On Hockey column: Secondary scoring must step up for Bruins to make a real push – The Salem News
BOSTON — It was a near-perfect scenario for a natural born goal scorer like Ryan Donato.
St. Louis Blues defenseman Joel Edmundson coughed the puck up as he attempted to break it out of his zone 11-and-a-half minutes into Thursday night’s game against the Bruins at TD Garden. Forechecking on the play, the 22-year-old Donato pounced on the loose disc at the top of the near circle and bore in unimpeded on goaltender Jake Allen.

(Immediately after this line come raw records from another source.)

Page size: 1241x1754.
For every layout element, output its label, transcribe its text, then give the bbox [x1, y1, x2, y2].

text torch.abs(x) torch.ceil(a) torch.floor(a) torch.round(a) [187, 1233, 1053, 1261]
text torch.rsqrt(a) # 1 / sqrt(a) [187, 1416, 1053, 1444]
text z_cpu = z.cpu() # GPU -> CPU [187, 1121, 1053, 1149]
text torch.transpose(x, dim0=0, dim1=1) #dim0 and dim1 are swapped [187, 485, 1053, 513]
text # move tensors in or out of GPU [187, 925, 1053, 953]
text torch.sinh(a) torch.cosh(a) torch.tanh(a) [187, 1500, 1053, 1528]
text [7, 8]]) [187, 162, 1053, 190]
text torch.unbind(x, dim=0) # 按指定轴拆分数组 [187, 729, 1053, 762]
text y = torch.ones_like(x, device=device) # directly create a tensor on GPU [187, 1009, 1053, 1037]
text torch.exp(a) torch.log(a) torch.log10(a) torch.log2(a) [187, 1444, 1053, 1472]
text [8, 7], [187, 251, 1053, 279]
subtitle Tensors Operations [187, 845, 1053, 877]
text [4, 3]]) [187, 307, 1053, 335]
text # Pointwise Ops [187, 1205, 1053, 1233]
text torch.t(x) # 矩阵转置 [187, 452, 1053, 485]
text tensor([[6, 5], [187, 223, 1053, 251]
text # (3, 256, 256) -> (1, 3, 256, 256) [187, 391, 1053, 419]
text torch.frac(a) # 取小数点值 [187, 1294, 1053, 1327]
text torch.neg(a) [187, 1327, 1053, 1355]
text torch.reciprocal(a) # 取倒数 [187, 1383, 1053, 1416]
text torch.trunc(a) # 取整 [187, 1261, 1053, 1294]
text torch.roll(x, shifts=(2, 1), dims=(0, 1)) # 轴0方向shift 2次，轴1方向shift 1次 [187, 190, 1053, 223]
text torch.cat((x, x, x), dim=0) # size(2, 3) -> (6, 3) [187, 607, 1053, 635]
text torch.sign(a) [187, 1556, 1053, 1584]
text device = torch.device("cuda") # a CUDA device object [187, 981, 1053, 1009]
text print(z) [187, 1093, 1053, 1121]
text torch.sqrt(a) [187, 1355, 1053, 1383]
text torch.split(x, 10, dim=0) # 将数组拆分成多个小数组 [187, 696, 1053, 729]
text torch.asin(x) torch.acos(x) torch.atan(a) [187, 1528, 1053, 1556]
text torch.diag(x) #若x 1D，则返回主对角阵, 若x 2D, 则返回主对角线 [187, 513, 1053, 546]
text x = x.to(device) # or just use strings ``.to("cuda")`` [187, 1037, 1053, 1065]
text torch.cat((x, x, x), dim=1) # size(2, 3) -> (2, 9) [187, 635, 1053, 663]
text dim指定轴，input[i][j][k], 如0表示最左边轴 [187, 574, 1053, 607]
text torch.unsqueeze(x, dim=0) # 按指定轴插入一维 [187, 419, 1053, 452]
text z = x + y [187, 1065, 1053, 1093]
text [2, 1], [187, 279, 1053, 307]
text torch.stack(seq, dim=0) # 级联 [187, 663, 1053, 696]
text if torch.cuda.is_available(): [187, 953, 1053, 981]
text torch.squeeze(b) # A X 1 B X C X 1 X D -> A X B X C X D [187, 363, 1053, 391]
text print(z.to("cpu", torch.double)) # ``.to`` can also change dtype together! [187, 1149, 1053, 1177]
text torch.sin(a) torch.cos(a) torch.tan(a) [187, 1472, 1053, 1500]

Donato had time to deke the netminder or force him out of his crease; instead, he fired off a 20-foot snapshot from the slot that Allen easily absorbed for the save.
For the time being, the secondary scoring woes that have plagued the Bruins of late continued.

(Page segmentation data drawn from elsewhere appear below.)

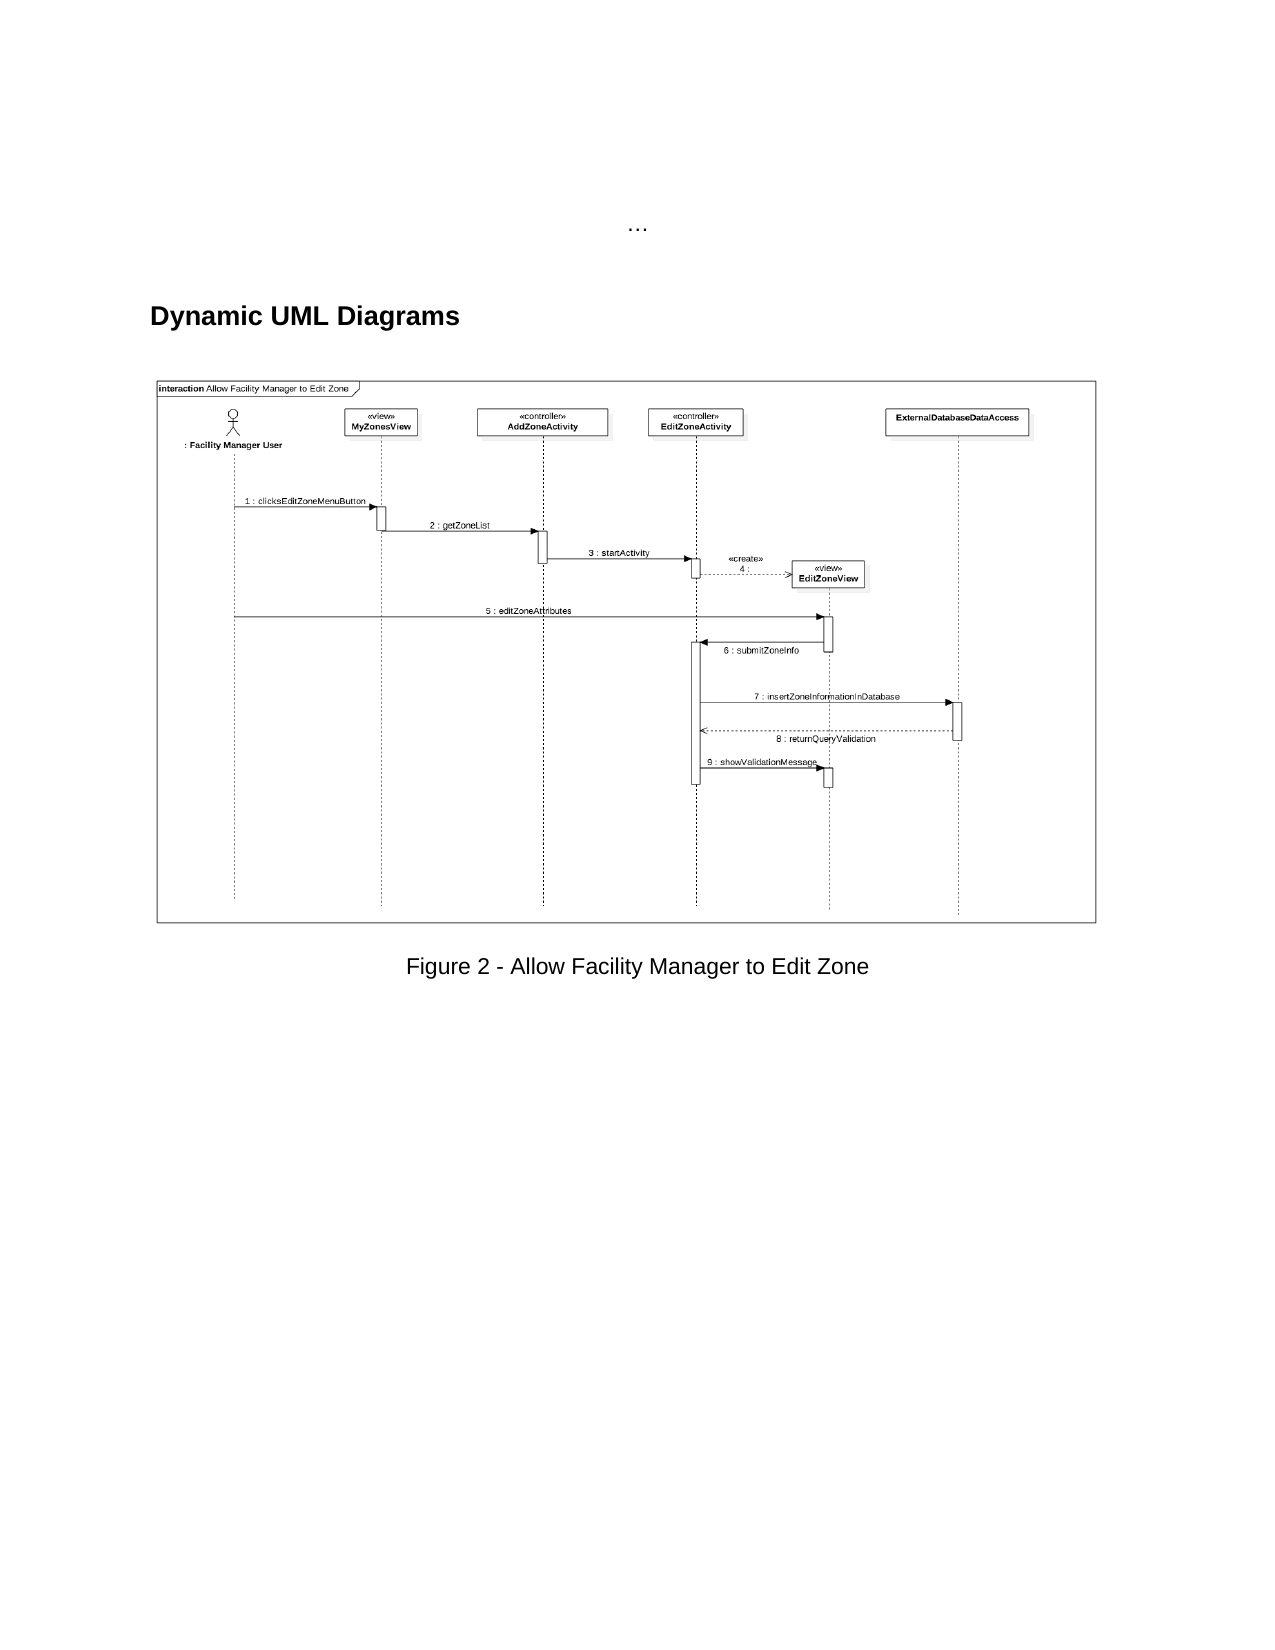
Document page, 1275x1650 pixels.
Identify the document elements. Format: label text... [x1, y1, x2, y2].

text Figure 2 - Allow Facility Manager to Edit Zone [150, 953, 1125, 980]
subtitle Dynamic UML Diagrams [150, 300, 1125, 331]
text … [150, 210, 1125, 237]
picture [150, 374, 1123, 950]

But on this night, which ultimately resulted in a 5-2 victory, that would change.
One evening removed from being a healthy scratch for the first time in a dozen years, David Backes tipped home a Zdeno Chara power play slapshot from the point late in the second period, giving the 34-year-old just his second goal in the last 15 games and his fifth of the season.
Then, five-and-a-half minutes into the third period, bottom six plugger Chris Wagner took an up-ice feed from checking line pivot Jakob Forsbacka-Karlsson, got behind a Blues defender and beat Allen with a nifty deke-and-tuck, giving Boston the lead for good. Dependable fourth line center Sean Kuraly added an empty netter in the final minute.
Scoring from guys in Black and Gold sweaters not named Brad Marchand, Patrice Bergeron and David Pastrnak has been lacking, particularly of late. Part of the reasoning behind that is just how talented Boston’s top trio is; their 59 goals represent nearly 42 percent of the team’s 141 tallies to date. They combine to score big goals, late goals, power play goals, momentum-changing goals and any other type of goal you can think of.
The rest of the team’s forwards, however, have had a difficult time lifting some of that scoring burden off of them. And until the Bruins can develop a second (and even third) line they can comfortably throw over the boards and look for scoring punch from, their long term outlook will be the hockey equivalent of horseshoes and hand grenades; close, but no cigar.
Besides the above-mentioned threesome, only two Bruins have double digit goals this winter: Jake DeBrusk, who has netted 14 playing almost exclusively on the second line, and his primary center, David Krejci, who has 10 while playing in all 48 of Boston’s games to date.
Finding a suitable forward who can stick with DeBrusk and Krejci and find chemistry with them has been an ongoing source of frustration for the Bruins. The latest addition is Peter Cehlarik, a 22-year-old Slovakian left wing when netted a pair of goals Wednesday night in Philadelphia after being called up from the Providence Bruins. (The duo both assisted on Boston’s first goal Thursday night, with Krejci threading a pass to defenseman Torey Krug cutting through the slot early in the second period).
In the last month alone, the Bruins have rotated a half-dozen forwards in that role on the second line, looking for the right mix. In addition to Cehlarik, Danton Heinen, Kuraly and the currently injured Joakim Nordstrom have had auditions at left wing, while David Backes and Donato have ridden with DeBrusk and Krejci on the starboard side.
No matter who’s there, there hasn’t been consistent offense generated. Both Heinen and Donato have one goal and one assist over their last 10 games; Forsbacka-Karlsson now has three assists over the last dozen games as a third or fourth liner; Nordstrom was held off the scoresheet for the last six games before suffering a fibula fracture during the Winter Classic; and it’s important to point out that half of Krejci’s 10 goals came when he was filling in for an injured Bergeron, benefiting from feathery feeds from Pastrnak and Bergeron.
The most maligned member is one of the team’s nicest guys, Backes. A lightning rod for criticism because of his a.) $6 million annual salary, which he’ll be paid for another two years after this one, and b.) his old-school ways in an ever-increasing faster NHL, So last night’s goal, in which he parked himself in the slot and took a pounding before getting his stick blade on Chara’s shot, was both timely for the team and the man himself.
It was a good night for the Bruins, what with their four goals scored over the last 24 minutes while playing their third game in four nights.
There will be even better nights ahead if the forwards slotted 4th-through-12th in the lineup can find a way to chip in with more regularity, similar to what they achieved Thursday night.